El presidente Abelardo De La Espriella informó que las donaciones de empresas, compañías y gremios productivos del país ya sobrepasan los $2 billones, en respuesta a la emergencia causada por el terremoto que golpeó varias regiones de Colombia. El anuncio, recogido por El Tiempo, resalta el volumen de la solidaridad del sector privado en cuestión de días.
Según el extracto difundido por El Tiempo, el objetivo de estos recursos es llevar ayuda y esperanza a miles de colombianos que lo perdieron todo a causa del fenómeno sísmico. La comparación inmediata con lo ocurrido durante la pandemia sugiere que el Gobierno busca replicar los esquemas de cooperación público-privada que se activaron en esa emergencia para llegar con asistencia rápida a las zonas más afectadas.
El monto acumulado en tan corto tiempo llama la atención por su escala, aunque el anuncio presidencial no detalla todavía la composición exacta de las donaciones, ni qué empresas aportaron, ni la proporción destinada a cada línea de atención. Esa información será clave para medir el verdadero alcance de la respuesta privada frente a la magnitud de la catástrofe.

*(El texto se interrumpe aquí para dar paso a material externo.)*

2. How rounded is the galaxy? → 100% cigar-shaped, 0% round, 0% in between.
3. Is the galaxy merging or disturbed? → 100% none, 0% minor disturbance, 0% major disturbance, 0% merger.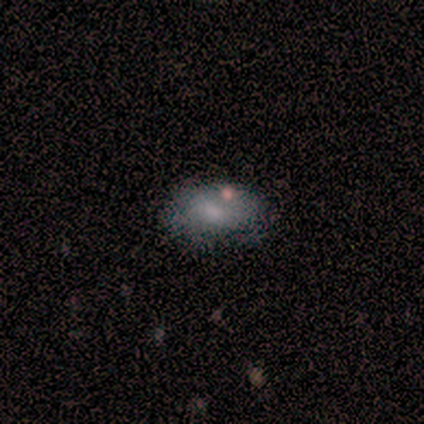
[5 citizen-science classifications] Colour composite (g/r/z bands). It shows a smooth galaxy with no disk features (60%) that is in between round and cigar-shaped (67%). Merging: none (100%).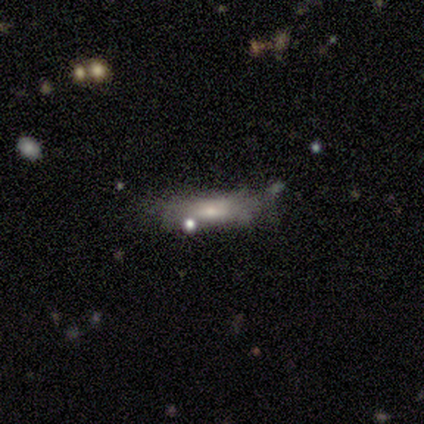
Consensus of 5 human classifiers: This appears to be a smooth galaxy with no disk features (60%) that is cigar-shaped (67%). Merging: none (50%, tied with minor disturbance).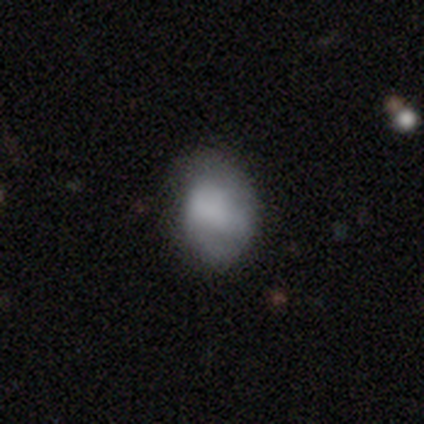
Smooth or featured?
  - smooth: 69% *
  - featured or disk: 25%
  - star or artifact: 6%
How rounded?
  - in between: 67% *
  - round: 33%
  - cigar-shaped: 0%
Merging?
  - none: 62% *
  - minor disturbance: 24%
  - major disturbance: 9%
  - merger: 4%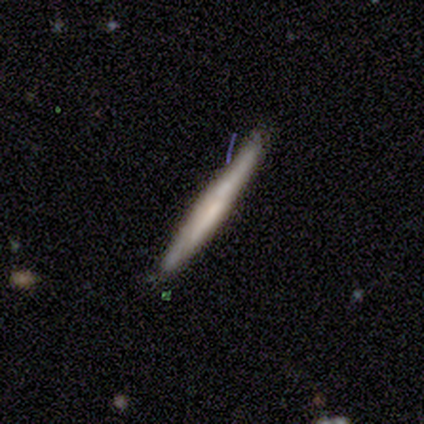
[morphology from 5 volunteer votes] Smooth or featured? featured or disk (60%)
Edge-on disk? yes (100%)
Edge-on bulge? none (67%)
Merging? none (60%)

En tragedias anteriores, la coordinación entre el Estado y el sector productivo colombiano se ha apoyado en mecanismos como las donaciones en especie, la entrega de mercados, la reconstrucción de vivienda y el apoyo a pequeños comerciantes. El precedente de la pandemia mostró que las campañas empresariales pueden moverse con rapidez cuando existe un canal claro de llegada a las comunidades damnificadas.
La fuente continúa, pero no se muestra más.